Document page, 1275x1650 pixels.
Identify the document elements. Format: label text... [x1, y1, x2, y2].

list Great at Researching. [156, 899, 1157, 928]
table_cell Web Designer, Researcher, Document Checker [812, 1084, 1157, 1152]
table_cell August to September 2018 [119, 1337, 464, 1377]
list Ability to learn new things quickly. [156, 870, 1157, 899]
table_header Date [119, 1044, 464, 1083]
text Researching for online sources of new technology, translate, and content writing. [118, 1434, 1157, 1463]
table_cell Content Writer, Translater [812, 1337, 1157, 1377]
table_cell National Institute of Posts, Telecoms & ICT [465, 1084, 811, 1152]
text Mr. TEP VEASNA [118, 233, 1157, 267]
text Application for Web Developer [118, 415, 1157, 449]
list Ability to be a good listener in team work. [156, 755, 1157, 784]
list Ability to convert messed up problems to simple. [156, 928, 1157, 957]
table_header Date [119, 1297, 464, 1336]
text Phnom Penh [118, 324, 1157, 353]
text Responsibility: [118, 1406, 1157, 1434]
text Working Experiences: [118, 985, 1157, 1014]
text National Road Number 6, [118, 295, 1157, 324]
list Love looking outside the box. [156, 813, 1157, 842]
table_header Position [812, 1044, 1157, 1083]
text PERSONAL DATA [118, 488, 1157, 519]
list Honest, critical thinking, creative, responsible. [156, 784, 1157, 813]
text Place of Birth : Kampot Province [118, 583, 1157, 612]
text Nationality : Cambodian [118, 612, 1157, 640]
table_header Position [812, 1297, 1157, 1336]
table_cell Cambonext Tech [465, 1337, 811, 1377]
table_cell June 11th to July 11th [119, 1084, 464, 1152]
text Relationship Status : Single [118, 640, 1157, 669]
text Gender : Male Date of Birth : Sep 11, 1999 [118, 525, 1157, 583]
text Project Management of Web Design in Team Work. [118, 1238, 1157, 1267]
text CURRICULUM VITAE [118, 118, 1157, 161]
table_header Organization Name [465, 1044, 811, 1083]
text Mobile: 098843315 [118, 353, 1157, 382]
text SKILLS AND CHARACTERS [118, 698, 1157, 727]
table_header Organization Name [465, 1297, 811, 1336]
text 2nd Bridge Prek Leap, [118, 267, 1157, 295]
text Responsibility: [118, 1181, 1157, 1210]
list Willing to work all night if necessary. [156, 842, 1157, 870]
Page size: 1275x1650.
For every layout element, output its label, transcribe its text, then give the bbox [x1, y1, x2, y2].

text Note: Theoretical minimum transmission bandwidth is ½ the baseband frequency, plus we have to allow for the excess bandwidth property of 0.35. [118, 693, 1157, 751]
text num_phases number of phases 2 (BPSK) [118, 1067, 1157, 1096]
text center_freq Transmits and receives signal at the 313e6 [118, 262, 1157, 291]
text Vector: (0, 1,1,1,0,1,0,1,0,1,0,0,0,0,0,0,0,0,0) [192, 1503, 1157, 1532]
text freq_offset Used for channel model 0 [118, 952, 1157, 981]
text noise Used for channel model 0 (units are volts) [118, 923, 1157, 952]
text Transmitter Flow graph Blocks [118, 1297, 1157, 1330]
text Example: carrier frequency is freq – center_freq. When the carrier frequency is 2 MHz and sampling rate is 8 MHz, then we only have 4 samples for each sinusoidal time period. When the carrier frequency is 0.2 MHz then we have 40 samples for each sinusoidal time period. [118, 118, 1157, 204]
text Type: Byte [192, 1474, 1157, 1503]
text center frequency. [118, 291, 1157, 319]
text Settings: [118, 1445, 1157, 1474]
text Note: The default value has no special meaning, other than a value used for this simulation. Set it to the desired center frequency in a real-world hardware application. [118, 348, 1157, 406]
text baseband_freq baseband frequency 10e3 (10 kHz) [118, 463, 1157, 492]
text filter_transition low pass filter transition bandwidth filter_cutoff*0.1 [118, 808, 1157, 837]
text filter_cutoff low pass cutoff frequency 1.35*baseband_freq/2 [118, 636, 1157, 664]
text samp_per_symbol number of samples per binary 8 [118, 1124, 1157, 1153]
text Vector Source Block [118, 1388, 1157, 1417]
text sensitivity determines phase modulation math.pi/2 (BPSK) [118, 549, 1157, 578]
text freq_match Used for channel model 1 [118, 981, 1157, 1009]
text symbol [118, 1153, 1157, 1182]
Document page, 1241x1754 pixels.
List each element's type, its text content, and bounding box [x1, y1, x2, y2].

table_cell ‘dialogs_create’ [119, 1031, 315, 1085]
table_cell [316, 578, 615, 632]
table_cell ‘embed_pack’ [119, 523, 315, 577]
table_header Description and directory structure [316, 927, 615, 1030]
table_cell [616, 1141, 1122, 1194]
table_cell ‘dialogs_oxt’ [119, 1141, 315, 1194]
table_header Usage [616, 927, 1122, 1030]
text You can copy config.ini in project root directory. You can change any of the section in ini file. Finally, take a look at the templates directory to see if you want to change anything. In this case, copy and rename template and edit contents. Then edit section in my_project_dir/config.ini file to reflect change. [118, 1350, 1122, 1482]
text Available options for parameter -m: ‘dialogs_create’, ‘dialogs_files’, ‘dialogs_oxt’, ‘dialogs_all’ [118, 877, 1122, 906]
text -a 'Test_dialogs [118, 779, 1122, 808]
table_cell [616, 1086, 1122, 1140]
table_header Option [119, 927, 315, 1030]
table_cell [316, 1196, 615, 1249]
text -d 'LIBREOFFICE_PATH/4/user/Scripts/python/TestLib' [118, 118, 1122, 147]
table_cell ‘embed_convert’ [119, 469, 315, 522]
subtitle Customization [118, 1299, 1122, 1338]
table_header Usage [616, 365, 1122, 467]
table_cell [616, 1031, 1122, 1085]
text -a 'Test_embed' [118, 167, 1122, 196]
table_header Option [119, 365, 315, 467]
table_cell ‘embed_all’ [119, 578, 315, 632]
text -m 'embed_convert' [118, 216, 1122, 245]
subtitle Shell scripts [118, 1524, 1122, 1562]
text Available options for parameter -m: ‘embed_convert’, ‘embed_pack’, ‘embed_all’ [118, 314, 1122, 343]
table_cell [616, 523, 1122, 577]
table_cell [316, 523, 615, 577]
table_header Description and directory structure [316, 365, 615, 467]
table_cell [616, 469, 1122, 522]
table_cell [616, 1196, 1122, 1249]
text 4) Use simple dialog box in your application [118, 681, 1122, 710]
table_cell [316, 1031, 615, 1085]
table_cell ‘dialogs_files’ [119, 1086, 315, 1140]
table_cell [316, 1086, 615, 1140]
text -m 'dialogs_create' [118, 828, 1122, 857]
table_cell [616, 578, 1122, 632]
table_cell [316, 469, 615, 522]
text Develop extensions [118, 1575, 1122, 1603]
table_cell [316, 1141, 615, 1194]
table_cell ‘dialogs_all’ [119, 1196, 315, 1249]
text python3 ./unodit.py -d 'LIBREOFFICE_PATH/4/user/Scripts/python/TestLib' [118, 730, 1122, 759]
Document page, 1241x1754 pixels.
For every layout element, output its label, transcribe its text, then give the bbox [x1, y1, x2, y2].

_ _ _ _ _ _ _

* **WHAT THE TASK ASKS**
Reproduce all of the lines above, swapping "Working Experiences" for "Work Experience" wherever it appears and leaving everything else unchanged.

* **ANSWER TO THIS TASK**
Document page, 1275x1650 pixels.
Identify the document elements. Format: label text... [x1, y1, x2, y2].

list Great at Researching. [156, 899, 1157, 928]
table_cell Web Designer, Researcher, Document Checker [812, 1084, 1157, 1152]
table_cell August to September 2018 [119, 1337, 464, 1377]
list Ability to learn new things quickly. [156, 870, 1157, 899]
table_header Date [119, 1044, 464, 1083]
text Researching for online sources of new technology, translate, and content writing. [118, 1434, 1157, 1463]
table_cell Content Writer, Translater [812, 1337, 1157, 1377]
table_cell National Institute of Posts, Telecoms & ICT [465, 1084, 811, 1152]
text Mr. TEP VEASNA [118, 233, 1157, 267]
text Application for Web Developer [118, 415, 1157, 449]
list Ability to be a good listener in team work. [156, 755, 1157, 784]
list Ability to convert messed up problems to simple. [156, 928, 1157, 957]
table_header Date [119, 1297, 464, 1336]
text Phnom Penh [118, 324, 1157, 353]
text Responsibility: [118, 1406, 1157, 1434]
text Work Experience: [118, 985, 1157, 1014]
text National Road Number 6, [118, 295, 1157, 324]
list Love looking outside the box. [156, 813, 1157, 842]
table_header Position [812, 1044, 1157, 1083]
text PERSONAL DATA [118, 488, 1157, 519]
list Honest, critical thinking, creative, responsible. [156, 784, 1157, 813]
text Place of Birth : Kampot Province [118, 583, 1157, 612]
text Nationality : Cambodian [118, 612, 1157, 640]
table_header Position [812, 1297, 1157, 1336]
table_cell Cambonext Tech [465, 1337, 811, 1377]
table_cell June 11th to July 11th [119, 1084, 464, 1152]
text Relationship Status : Single [118, 640, 1157, 669]
text Gender : Male Date of Birth : Sep 11, 1999 [118, 525, 1157, 583]
text Project Management of Web Design in Team Work. [118, 1238, 1157, 1267]
text CURRICULUM VITAE [118, 118, 1157, 161]
table_header Organization Name [465, 1044, 811, 1083]
text Mobile: 098843315 [118, 353, 1157, 382]
text SKILLS AND CHARACTERS [118, 698, 1157, 727]
table_header Organization Name [465, 1297, 811, 1336]
text 2nd Bridge Prek Leap, [118, 267, 1157, 295]
text Responsibility: [118, 1181, 1157, 1210]
list Willing to work all night if necessary. [156, 842, 1157, 870]
Page size: 1275x1650.
For every layout element, output its label, transcribe its text, then give the bbox [x1, y1, x2, y2].

text Note: Theoretical minimum transmission bandwidth is ½ the baseband frequency, plus we have to allow for the excess bandwidth property of 0.35. [118, 693, 1157, 751]
text num_phases number of phases 2 (BPSK) [118, 1067, 1157, 1096]
text center_freq Transmits and receives signal at the 313e6 [118, 262, 1157, 291]
text Vector: (0, 1,1,1,0,1,0,1,0,1,0,0,0,0,0,0,0,0,0) [192, 1503, 1157, 1532]
text freq_offset Used for channel model 0 [118, 952, 1157, 981]
text noise Used for channel model 0 (units are volts) [118, 923, 1157, 952]
text Transmitter Flow graph Blocks [118, 1297, 1157, 1330]
text Example: carrier frequency is freq – center_freq. When the carrier frequency is 2 MHz and sampling rate is 8 MHz, then we only have 4 samples for each sinusoidal time period. When the carrier frequency is 0.2 MHz then we have 40 samples for each sinusoidal time period. [118, 118, 1157, 204]
text Type: Byte [192, 1474, 1157, 1503]
text center frequency. [118, 291, 1157, 319]
text Settings: [118, 1445, 1157, 1474]
text Note: The default value has no special meaning, other than a value used for this simulation. Set it to the desired center frequency in a real-world hardware application. [118, 348, 1157, 406]
text baseband_freq baseband frequency 10e3 (10 kHz) [118, 463, 1157, 492]
text filter_transition low pass filter transition bandwidth filter_cutoff*0.1 [118, 808, 1157, 837]
text filter_cutoff low pass cutoff frequency 1.35*baseband_freq/2 [118, 636, 1157, 664]
text samp_per_symbol number of samples per binary 8 [118, 1124, 1157, 1153]
text Vector Source Block [118, 1388, 1157, 1417]
text sensitivity determines phase modulation math.pi/2 (BPSK) [118, 549, 1157, 578]
text freq_match Used for channel model 1 [118, 981, 1157, 1009]
text symbol [118, 1153, 1157, 1182]
Document page, 1241x1754 pixels.
List each element's type, its text content, and bounding box [x1, y1, x2, y2].

table_cell ‘dialogs_create’ [119, 1031, 315, 1085]
table_cell [316, 578, 615, 632]
table_cell ‘embed_pack’ [119, 523, 315, 577]
table_header Description and directory structure [316, 927, 615, 1030]
table_cell [616, 1141, 1122, 1194]
table_cell ‘dialogs_oxt’ [119, 1141, 315, 1194]
table_header Usage [616, 927, 1122, 1030]
text You can copy config.ini in project root directory. You can change any of the section in ini file. Finally, take a look at the templates directory to see if you want to change anything. In this case, copy and rename template and edit contents. Then edit section in my_project_dir/config.ini file to reflect change. [118, 1350, 1122, 1482]
text Available options for parameter -m: ‘dialogs_create’, ‘dialogs_files’, ‘dialogs_oxt’, ‘dialogs_all’ [118, 877, 1122, 906]
text -a 'Test_dialogs [118, 779, 1122, 808]
table_cell [616, 1086, 1122, 1140]
table_header Option [119, 927, 315, 1030]
table_cell [316, 1196, 615, 1249]
text -d 'LIBREOFFICE_PATH/4/user/Scripts/python/TestLib' [118, 118, 1122, 147]
table_cell ‘embed_convert’ [119, 469, 315, 522]
subtitle Customization [118, 1299, 1122, 1338]
table_header Usage [616, 365, 1122, 467]
table_cell [616, 1031, 1122, 1085]
text -a 'Test_embed' [118, 167, 1122, 196]
table_header Option [119, 365, 315, 467]
table_cell ‘embed_all’ [119, 578, 315, 632]
text -m 'embed_convert' [118, 216, 1122, 245]
subtitle Shell scripts [118, 1524, 1122, 1562]
text Available options for parameter -m: ‘embed_convert’, ‘embed_pack’, ‘embed_all’ [118, 314, 1122, 343]
table_cell [616, 523, 1122, 577]
table_cell [316, 523, 615, 577]
table_header Description and directory structure [316, 365, 615, 467]
table_cell [616, 469, 1122, 522]
table_cell [616, 1196, 1122, 1249]
text 4) Use simple dialog box in your application [118, 681, 1122, 710]
table_cell [316, 1031, 615, 1085]
table_cell ‘dialogs_files’ [119, 1086, 315, 1140]
table_cell [316, 1086, 615, 1140]
text -m 'dialogs_create' [118, 828, 1122, 857]
table_cell [616, 578, 1122, 632]
table_cell [316, 469, 615, 522]
text Develop extensions [118, 1575, 1122, 1603]
table_cell [316, 1141, 615, 1194]
table_cell ‘dialogs_all’ [119, 1196, 315, 1249]
text python3 ./unodit.py -d 'LIBREOFFICE_PATH/4/user/Scripts/python/TestLib' [118, 730, 1122, 759]
Document page, 1241x1754 pixels.
For every layout element, output its label, transcribe its text, then give the bbox [x1, y1, x2, y2].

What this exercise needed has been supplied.